• _DATA SEGMENT_
#####

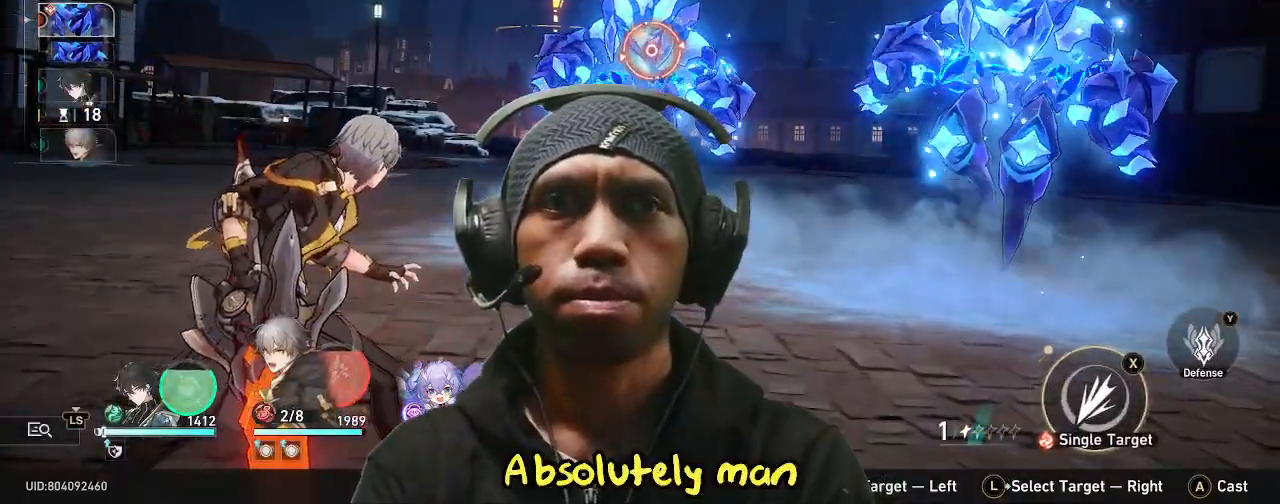
{"dt_ms": 500, "buttons": [], "left_stick": "center", "right_stick": "center"}
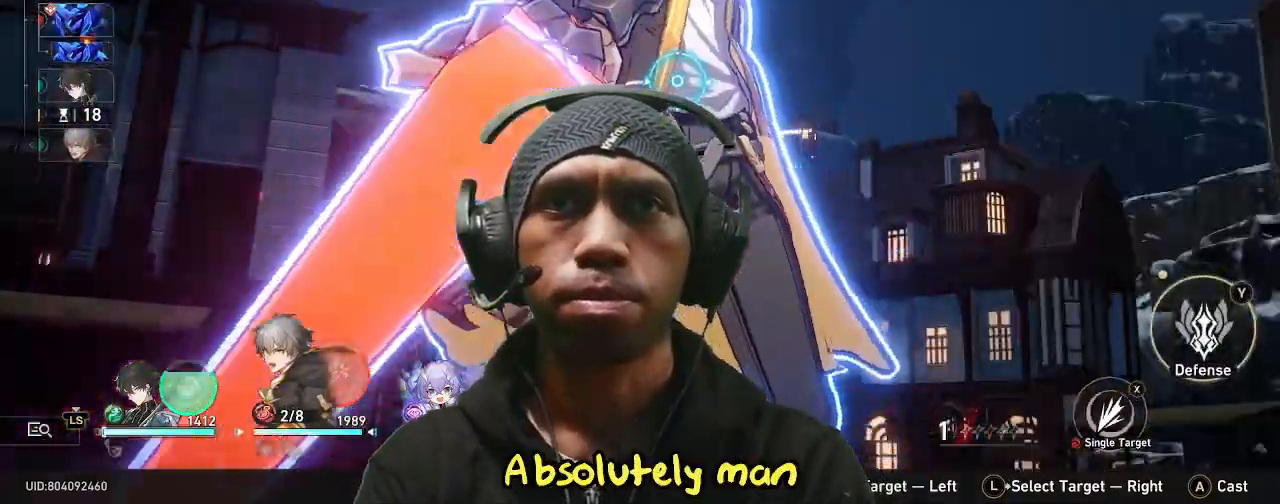
{"dt_ms": 1000, "buttons": [], "left_stick": "center", "right_stick": "center"}
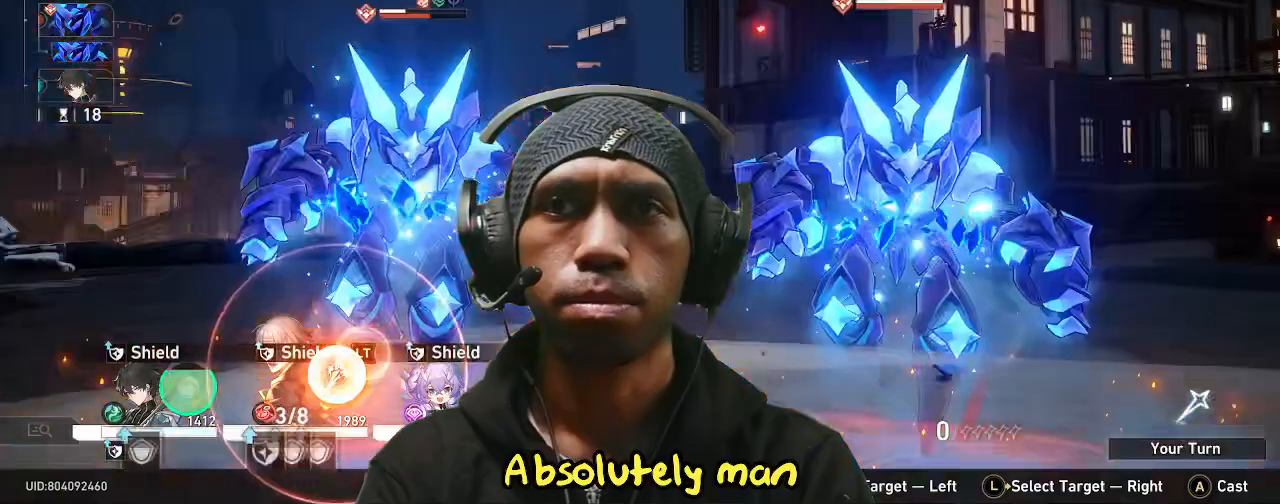
{"dt_ms": 500, "buttons": [], "left_stick": "center", "right_stick": "center", "events": [[267, "TRIANGLE", "down"], [383, "TRIANGLE", "up"]]}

#####

• _TASK INSTRUCTIONS_
The response should restate the material above word for word and contain no pictures.

• _EXERCISE RESPONSE_
{"dt_ms": 500, "buttons": [], "left_stick": "center", "right_stick": "center"}
{"dt_ms": 1000, "buttons": [], "left_stick": "center", "right_stick": "center"}
{"dt_ms": 500, "buttons": [], "left_stick": "center", "right_stick": "center", "events": [[267, "TRIANGLE", "down"], [383, "TRIANGLE", "up"]]}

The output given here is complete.